YOUR TASK
Copy the stretch of the records from the line containing "interface <INTERFACE NAME>" through the end of the records, keeping every line exactly as it appears.

EXTRACTED MATERIAL
[Start of section]
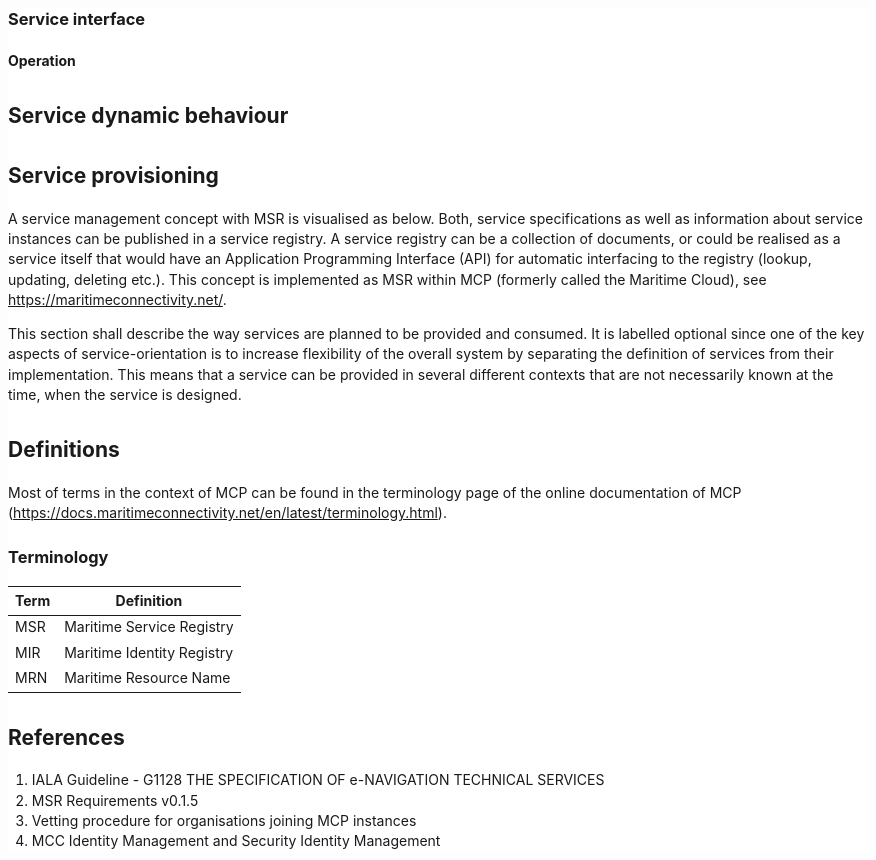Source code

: ### Service interface <INTERFACE NAME>

#### Operation

## Service dynamic behaviour

## Service provisioning

A service management concept with MSR is visualised as below. Both, service specifications as well as information about service instances can be published in a service registry. A service registry can be a collection of documents, or could be realised as a service itself that would have an Application Programming Interface (API) for automatic interfacing to the registry (lookup, updating, deleting etc.). This concept is implemented as MSR within MCP (formerly called the Maritime Cloud), see https://maritimeconnectivity.net/.

This section shall describe the way services are planned to be provided and consumed. It is labelled optional since one of the key aspects of service-orientation is to increase flexibility of the overall system by separating the definition of services from their implementation. This means that a service can be provided in several different contexts that are not necessarily known at the time, when the service is designed.

## Definitions
Most of terms in the context of MCP can be found in the terminology page of the online documentation of MCP (https://docs.maritimeconnectivity.net/en/latest/terminology.html).

### Terminology
Term | Definition
--- | ---
MSR | Maritime Service Registry
MIR | Maritime Identity Registry
MRN | Maritime Resource Name

## References
1. IALA Guideline - G1128 THE SPECIFICATION OF e-NAVIGATION TECHNICAL SERVICES
2. MSR Requirements v0.1.5
3. Vetting procedure for organisations joining MCP instances
4. MCC Identity Management and Security Identity Management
[End of section]
EXERCISE SOLUTION
: ### Service interface <INTERFACE NAME>

#### Operation

## Service dynamic behaviour

## Service provisioning

A service management concept with MSR is visualised as below. Both, service specifications as well as information about service instances can be published in a service registry. A service registry can be a collection of documents, or could be realised as a service itself that would have an Application Programming Interface (API) for automatic interfacing to the registry (lookup, updating, deleting etc.). This concept is implemented as MSR within MCP (formerly called the Maritime Cloud), see https://maritimeconnectivity.net/.

This section shall describe the way services are planned to be provided and consumed. It is labelled optional since one of the key aspects of service-orientation is to increase flexibility of the overall system by separating the definition of services from their implementation. This means that a service can be provided in several different contexts that are not necessarily known at the time, when the service is designed.

## Definitions
Most of terms in the context of MCP can be found in the terminology page of the online documentation of MCP (https://docs.maritimeconnectivity.net/en/latest/terminology.html).

### Terminology
Term | Definition
--- | ---
MSR | Maritime Service Registry
MIR | Maritime Identity Registry
MRN | Maritime Resource Name

## References
1. IALA Guideline - G1128 THE SPECIFICATION OF e-NAVIGATION TECHNICAL SERVICES
2. MSR Requirements v0.1.5
3. Vetting procedure for organisations joining MCP instances
4. MCC Identity Management and Security Identity Management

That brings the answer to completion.